TASK OBJECTIVE:
Turn the lines in all of the rows into a single numbered list, leaving out any blank lines.

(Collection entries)
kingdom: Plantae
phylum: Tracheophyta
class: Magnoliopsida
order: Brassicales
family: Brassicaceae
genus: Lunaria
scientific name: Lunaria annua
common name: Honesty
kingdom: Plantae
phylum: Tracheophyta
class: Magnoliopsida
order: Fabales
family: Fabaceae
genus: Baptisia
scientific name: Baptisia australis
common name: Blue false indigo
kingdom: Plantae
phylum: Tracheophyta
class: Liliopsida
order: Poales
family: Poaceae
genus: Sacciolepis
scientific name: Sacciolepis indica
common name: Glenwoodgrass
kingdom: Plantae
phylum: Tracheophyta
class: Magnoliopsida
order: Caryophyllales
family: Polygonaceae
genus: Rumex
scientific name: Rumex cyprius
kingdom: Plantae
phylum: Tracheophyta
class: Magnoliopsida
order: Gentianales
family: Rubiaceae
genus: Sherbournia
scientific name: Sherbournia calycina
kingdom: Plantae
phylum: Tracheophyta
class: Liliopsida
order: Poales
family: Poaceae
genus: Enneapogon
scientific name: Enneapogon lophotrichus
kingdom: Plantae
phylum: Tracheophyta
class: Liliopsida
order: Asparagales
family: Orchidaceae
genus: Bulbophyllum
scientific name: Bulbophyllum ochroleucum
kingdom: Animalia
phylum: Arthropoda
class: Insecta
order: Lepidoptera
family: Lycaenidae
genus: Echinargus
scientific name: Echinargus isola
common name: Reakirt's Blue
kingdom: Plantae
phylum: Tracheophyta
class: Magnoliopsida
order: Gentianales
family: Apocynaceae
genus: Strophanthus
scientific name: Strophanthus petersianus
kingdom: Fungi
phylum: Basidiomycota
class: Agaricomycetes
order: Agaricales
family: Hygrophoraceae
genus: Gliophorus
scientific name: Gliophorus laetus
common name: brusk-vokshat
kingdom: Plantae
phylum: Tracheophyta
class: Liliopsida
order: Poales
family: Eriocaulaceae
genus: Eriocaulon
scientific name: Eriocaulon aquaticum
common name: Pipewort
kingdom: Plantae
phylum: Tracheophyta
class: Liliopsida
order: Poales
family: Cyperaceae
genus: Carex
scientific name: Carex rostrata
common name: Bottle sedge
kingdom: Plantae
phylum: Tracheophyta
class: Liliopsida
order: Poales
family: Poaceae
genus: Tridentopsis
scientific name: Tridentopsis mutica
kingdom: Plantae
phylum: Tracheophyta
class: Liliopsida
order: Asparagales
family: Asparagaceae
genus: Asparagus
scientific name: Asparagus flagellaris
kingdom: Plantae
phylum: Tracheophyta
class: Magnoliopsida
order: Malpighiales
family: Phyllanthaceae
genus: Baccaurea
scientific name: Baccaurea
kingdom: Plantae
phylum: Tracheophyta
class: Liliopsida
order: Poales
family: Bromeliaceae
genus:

SOLUTION TO THE PROBLEM:
1. kingdom: Plantae
2. phylum: Tracheophyta
3. class: Magnoliopsida
4. order: Brassicales
5. family: Brassicaceae
6. genus: Lunaria
7. scientific name: Lunaria annua
8. common name: Honesty
9. kingdom: Plantae
10. phylum: Tracheophyta
11. class: Magnoliopsida
12. order: Fabales
13. family: Fabaceae
14. genus: Baptisia
15. scientific name: Baptisia australis
16. common name: Blue false indigo
17. kingdom: Plantae
18. phylum: Tracheophyta
19. class: Liliopsida
20. order: Poales
21. family: Poaceae
22. genus: Sacciolepis
23. scientific name: Sacciolepis indica
24. common name: Glenwoodgrass
25. kingdom: Plantae
26. phylum: Tracheophyta
27. class: Magnoliopsida
28. order: Caryophyllales
29. family: Polygonaceae
30. genus: Rumex
31. scientific name: Rumex cyprius
32. kingdom: Plantae
33. phylum: Tracheophyta
34. class: Magnoliopsida
35. order: Gentianales
36. family: Rubiaceae
37. genus: Sherbournia
38. scientific name: Sherbournia calycina
39. kingdom: Plantae
40. phylum: Tracheophyta
41. class: Liliopsida
42. order: Poales
43. family: Poaceae
44. genus: Enneapogon
45. scientific name: Enneapogon lophotrichus
46. kingdom: Plantae
47. phylum: Tracheophyta
48. class: Liliopsida
49. order: Asparagales
50. family: Orchidaceae
51. genus: Bulbophyllum
52. scientific name: Bulbophyllum ochroleucum
53. kingdom: Animalia
54. phylum: Arthropoda
55. class: Insecta
56. order: Lepidoptera
57. family: Lycaenidae
58. genus: Echinargus
59. scientific name: Echinargus isola
60. common name: Reakirt's Blue
61. kingdom: Plantae
62. phylum: Tracheophyta
63. class: Magnoliopsida
64. order: Gentianales
65. family: Apocynaceae
66. genus: Strophanthus
67. scientific name: Strophanthus petersianus
68. kingdom: Fungi
69. phylum: Basidiomycota
70. class: Agaricomycetes
71. order: Agaricales
72. family: Hygrophoraceae
73. genus: Gliophorus
74. scientific name: Gliophorus laetus
75. common name: brusk-vokshat
76. kingdom: Plantae
77. phylum: Tracheophyta
78. class: Liliopsida
79. order: Poales
80. family: Eriocaulaceae
81. genus: Eriocaulon
82. scientific name: Eriocaulon aquaticum
83. common name: Pipewort
84. kingdom: Plantae
85. phylum: Tracheophyta
86. class: Liliopsida
87. order: Poales
88. family: Cyperaceae
89. genus: Carex
90. scientific name: Carex rostrata
91. common name: Bottle sedge
92. kingdom: Plantae
93. phylum: Tracheophyta
94. class: Liliopsida
95. order: Poales
96. family: Poaceae
97. genus: Tridentopsis
98. scientific name: Tridentopsis mutica
99. kingdom: Plantae
100. phylum: Tracheophyta
101. class: Liliopsida
102. order: Asparagales
103. family: Asparagaceae
104. genus: Asparagus
105. scientific name: Asparagus flagellaris
106. kingdom: Plantae
107. phylum: Tracheophyta
108. class: Magnoliopsida
109. order: Malpighiales
110. family: Phyllanthaceae
111. genus: Baccaurea
112. scientific name: Baccaurea
113. kingdom: Plantae
114. phylum: Tracheophyta
115. class: Liliopsida
116. order: Poales
117. family: Bromeliaceae
118. genus:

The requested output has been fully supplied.